Da quel momento parte un risiko incredibile: un anno dopo, la Russia invade l’Ucraina e apre un conflitto nell’Europa Orientale che dura da 903 giorni; passano due anni e Hamas scatena la caccia all’ebreo nel territorio di Israele, è l’inizio della guerra di Gaza che è in corso da 313 giorni.

Il «ritorno a casa» dei soldati che tutti i presidenti tentarono, fu portato a termine dopo un accordo raggiunto tra i talebani e l’amministrazione Trump. Biden ordinò la ritirata, fu eseguita nel peggiore dei modi, a molti ricordò la caduta di Saigon nel 1975, la foto storica della fuga in elicottero sul tetto dell’ambasciata americana, un flashback acceso dall’aereo da trasporto C-17 preso d’assalto dai disperati afghani che cercavano di sfuggire all’imminente vendetta talebana.

L’Economist pubblicò una copertina durissima intitolata «La debacle di Biden», l’operazione venne definita come quello che era, un «fiasco». Biden digerì tutto e lasciò migliaia di persone che avevano collaborato con gli Stati Uniti – creduto alla parola libertà in mano a bande di criminali che scatenarono una caccia porta a porta per le strade di Kabul e nei villaggi.

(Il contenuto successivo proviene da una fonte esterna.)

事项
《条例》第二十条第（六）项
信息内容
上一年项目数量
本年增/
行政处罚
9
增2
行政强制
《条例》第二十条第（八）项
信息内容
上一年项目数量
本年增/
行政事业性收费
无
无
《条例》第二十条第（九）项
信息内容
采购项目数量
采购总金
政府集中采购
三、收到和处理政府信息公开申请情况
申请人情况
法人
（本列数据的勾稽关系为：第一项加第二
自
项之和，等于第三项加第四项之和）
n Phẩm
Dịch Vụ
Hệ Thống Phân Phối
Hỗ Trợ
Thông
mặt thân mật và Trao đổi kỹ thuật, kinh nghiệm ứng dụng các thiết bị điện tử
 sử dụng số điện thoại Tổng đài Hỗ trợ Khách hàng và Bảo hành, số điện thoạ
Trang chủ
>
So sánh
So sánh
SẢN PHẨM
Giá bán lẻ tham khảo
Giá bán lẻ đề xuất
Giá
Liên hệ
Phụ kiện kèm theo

Il musicista Fawad Andarabi venne ucciso davanti alla sua famiglia; il comico Khasha Zwan fu prelevato dalla sua casa, fatto salire su un’auto, e poi sgozzato. Le donne furono abbandonate al loro destino di segregazione e abusi. Questa storia di dolore, morte e tradimento è arrivata fino alle Olimpiadi di Parigi, quando l’atleta afghana Manizha Talash si è presentata con la scritta «Liberate le donne afghane», la giuria l’ha squalificata per aver espresso un’idea politica, l’ultimo sfregio di un mondo che non sa più riconoscere il dritto e il rovescio, il Bene e il Male.
Tre anni dopo la ritirata dall’Afghanistan, l’Iran sfoglia il calendario, deve fissare un appuntamento con le armi, il giorno dell’attacco a Israele. Lo farà?

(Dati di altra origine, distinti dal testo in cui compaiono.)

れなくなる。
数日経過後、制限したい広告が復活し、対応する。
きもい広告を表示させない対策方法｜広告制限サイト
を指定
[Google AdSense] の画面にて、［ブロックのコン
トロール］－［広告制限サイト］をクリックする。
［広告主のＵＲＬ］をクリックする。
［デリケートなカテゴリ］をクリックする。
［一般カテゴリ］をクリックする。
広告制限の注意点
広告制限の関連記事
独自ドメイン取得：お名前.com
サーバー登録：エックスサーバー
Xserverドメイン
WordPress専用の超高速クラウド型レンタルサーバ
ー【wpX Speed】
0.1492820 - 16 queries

Nessuno può rispondere con certezza. Si è detto che i Pasdaran erano pronti e premevano per una risposta immediata e il Presidente Masoud Pezeshkian ha ribadito che «l’Iran ha diritto di rispondere». Bisogna seguire le mosse di chi alla fine deciderà, l’Ayatollah Ali Khamenei, la guida spirituale dell’Iran. Il 31 luglio scorso, dopo l’eliminazione a Teheran del capo politico di Hamas, Ismail Haniyeh, Khamenei afferma che Israele ha «preparato il terreno per una severa punizione»; lo stesso giorno, il capo religioso ribadisce che «dopo questo amaro e tragico evento che si è verificato all’interno dei confini della Repubblica islamica, è nostro dovere vendicarci»; l’11 agosto, Khamenei pubblica su Xun manifesto dove Israele viene dipinto come una «gang di terroristi». Da giorni si attende una sortita militare dell’Iran, Hamas e Hezbollah lanciano razzi su Israele, la diplomazia internazionale chiede il cessate il fuoco e il rilascio degli ostaggi ancora nelle mani di Hamas, il negoziato dovrebbe ripartire domani a Doha.
(…) A migliaia di chilometri di distanza, al Cremlino, Vladimir Putin osserva la partita in Medio Oriente mentre organizza a sua volta una risposta militare all’invasione dell’esercito ucraino nella zona di Kursk. È la matrioska della guerra: Mosca è uno stretto alleato di Teheran, martedì era nella capitale russa il Presidente dell’Autorità Palestinese Mahmoud Abbas, mentre l’ex ministro della Difesa Sergei Shoigu è stato in Iran pochi giorni fa.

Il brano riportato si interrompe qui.